## DATA FOR THE TASK

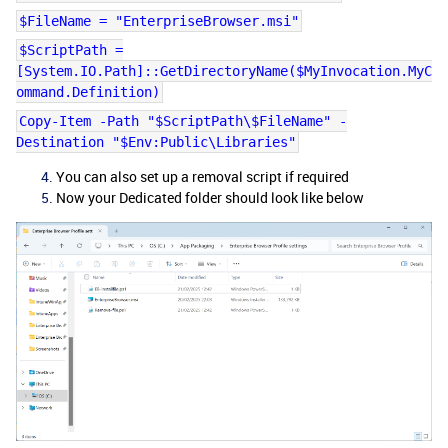
$FileName = "EnterpriseBrowser.msi"
$ScriptPath =
[System.IO.Path]::GetDirectoryName($MyInvocation.MyC
ommand.Definition)
Copy-Item -Path "$ScriptPath\$FileName" -
Destination "$Env:Public\Libraries"
You can also set up a removal script if required
Now your Dedicated folder should look like below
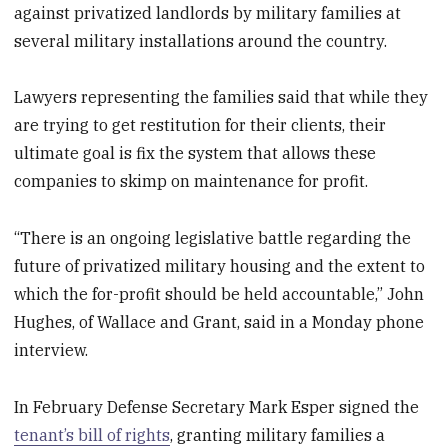
against privatized landlords by military families at
several military installations around the country.
Lawyers representing the families said that while they
are trying to get restitution for their clients, their
ultimate goal is fix the system that allows these
companies to skimp on maintenance for profit.
“There is an ongoing legislative battle regarding the
future of privatized military housing and the extent to
which the for-profit should be held accountable,” John
Hughes, of Wallace and Grant, said in a Monday phone
interview.
In February Defense Secretary Mark Esper signed the
tenant’s bill of rights
, granting military families a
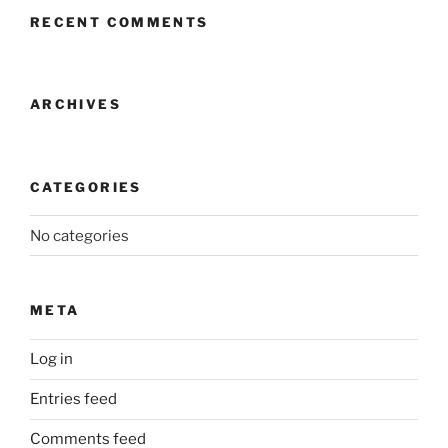
RECENT COMMENTS
ARCHIVES
CATEGORIES
No categories
META
Log in
Entries feed
Comments feed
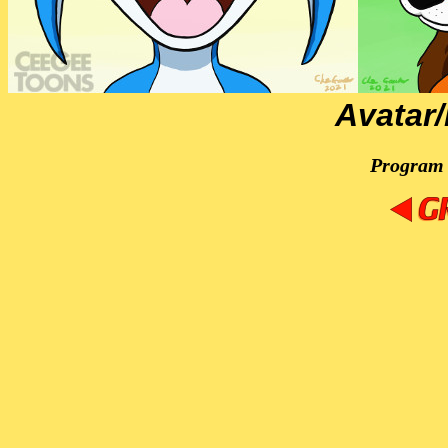
Avatar
Program 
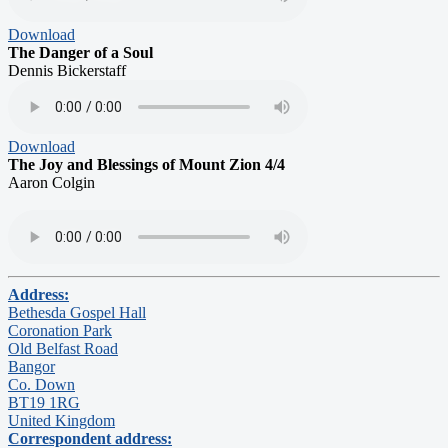
Download
The Danger of a Soul
Dennis Bickerstaff
Download
The Joy and Blessings of Mount Zion 4/4
Aaron Colgin
Address:
Bethesda Gospel Hall
Coronation Park
Old Belfast Road
Bangor
Co. Down
BT19 1RG
United Kingdom
Correspondent address:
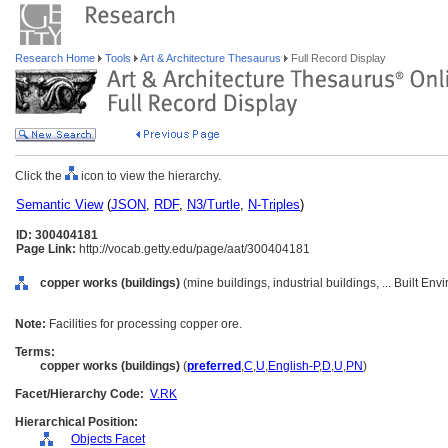
Research Home
Tools
Art & Architecture Thesaurus
Full Record Display
Click the
icon to view the hierarchy.
Semantic View
(
JSON
,
RDF
,
N3/Turtle
,
N-Triples
)
ID: 300404181
Page Link:
http://vocab.getty.edu/page/aat/300404181
copper works (buildings)
(mine buildings, industrial buildings, ... Built E
Note:
Facilities for processing copper ore.
Terms:
copper works (buildings)
(
preferred
,
C
,
U
,
English-P
,
D
,
U
,
PN
)
Facet/Hierarchy Code:
V.RK
Hierarchical Position:
Objects Facet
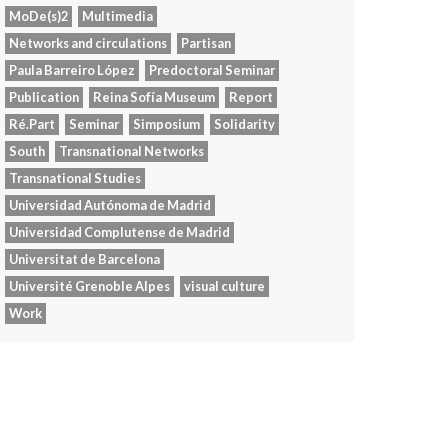
MoDe(s)2
Multimedia
Networks and circulations
Partisan
Paula Barreiro López
Predoctoral Seminar
Publication
Reina Sofía Museum
Report
Ré.Part
Seminar
Simposium
Solidarity
South
Transnational Networks
Transnational Studies
Universidad Autónoma de Madrid
Universidad Complutense de Madrid
Universitat de Barcelona
Université Grenoble Alpes
visual culture
Work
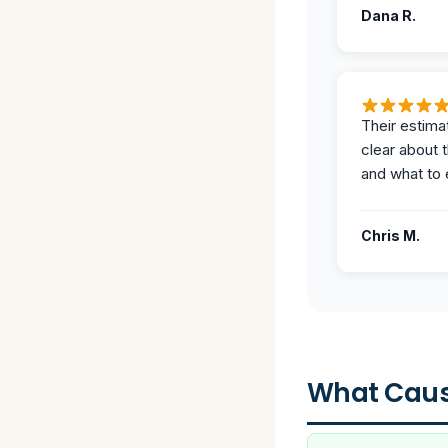
Dana R.
Their estima
clear about 
and what to 
Chris M.
What Caus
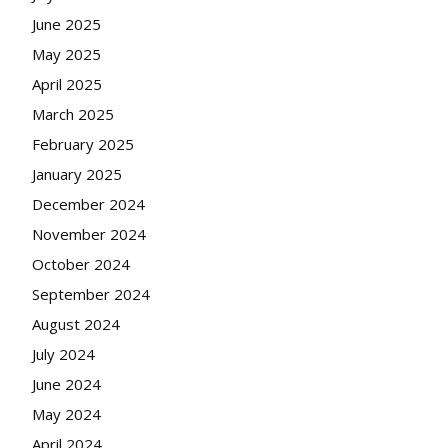
June 2025
May 2025
April 2025
March 2025
February 2025
January 2025
December 2024
November 2024
October 2024
September 2024
August 2024
July 2024
June 2024
May 2024
April 2024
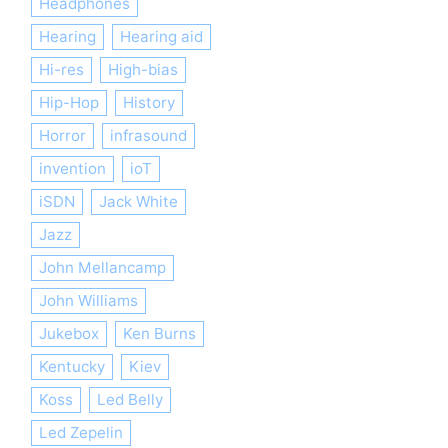
Headphones
Hearing
Hearing aid
Hi-res
High-bias
Hip-Hop
History
Horror
infrasound
invention
ioT
iSDN
Jack White
Jazz
John Mellancamp
John Williams
Jukebox
Ken Burns
Kentucky
Kiev
Koss
Led Belly
Led Zepelin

## WHAT TO WORK ON
Please retype the records above exactly, excluding every picture.

## FINAL ANSWER
$FileName = "EnterpriseBrowser.msi"
$ScriptPath =
[System.IO.Path]::GetDirectoryName($MyInvocation.MyC
ommand.Definition)
Copy-Item -Path "$ScriptPath\$FileName" -
Destination "$Env:Public\Libraries"
You can also set up a removal script if required
Now your Dedicated folder should look like below
against privatized landlords by military families at
several military installations around the country.
Lawyers representing the families said that while they
are trying to get restitution for their clients, their
ultimate goal is fix the system that allows these
companies to skimp on maintenance for profit.
“There is an ongoing legislative battle regarding the
future of privatized military housing and the extent to
which the for-profit should be held accountable,” John
Hughes, of Wallace and Grant, said in a Monday phone
interview.
In February Defense Secretary Mark Esper signed the
tenant’s bill of rights
, granting military families a
RECENT COMMENTS
ARCHIVES
CATEGORIES
No categories
META
Log in
Entries feed
Comments feed
Avatar
Program 
Download
The Danger of a Soul
Dennis Bickerstaff
Download
The Joy and Blessings of Mount Zion 4/4
Aaron Colgin
Address:
Bethesda Gospel Hall
Coronation Park
Old Belfast Road
Bangor
Co. Down
BT19 1RG
United Kingdom
Correspondent address:
Research Home
Tools
Art & Architecture Thesaurus
Full Record Display
Click the
icon to view the hierarchy.
Semantic View
(
JSON
,
RDF
,
N3/Turtle
,
N-Triples
)
ID: 300404181
Page Link:
http://vocab.getty.edu/page/aat/300404181
copper works (buildings)
(mine buildings, industrial buildings, ... Built E
Note:
Facilities for processing copper ore.
Terms:
copper works (buildings)
(
preferred
,
C
,
U
,
English-P
,
D
,
U
,
PN
)
Facet/Hierarchy Code:
V.RK
Hierarchical Position:
Objects Facet
MoDe(s)2
Multimedia
Networks and circulations
Partisan
Paula Barreiro López
Predoctoral Seminar
Publication
Reina Sofía Museum
Report
Ré.Part
Seminar
Simposium
Solidarity
South
Transnational Networks
Transnational Studies
Universidad Autónoma de Madrid
Universidad Complutense de Madrid
Universitat de Barcelona
Université Grenoble Alpes
visual culture
Work
Dana R.
Their estima
clear about 
and what to 
Chris M.
What Caus
June 2025
May 2025
April 2025
March 2025
February 2025
January 2025
December 2024
November 2024
October 2024
September 2024
August 2024
July 2024
June 2024
May 2024
April 2024
Headphones
Hearing
Hearing aid
Hi-res
High-bias
Hip-Hop
History
Horror
infrasound
invention
ioT
iSDN
Jack White
Jazz
John Mellancamp
John Williams
Jukebox
Ken Burns
Kentucky
Kiev
Koss
Led Belly
Led Zepelin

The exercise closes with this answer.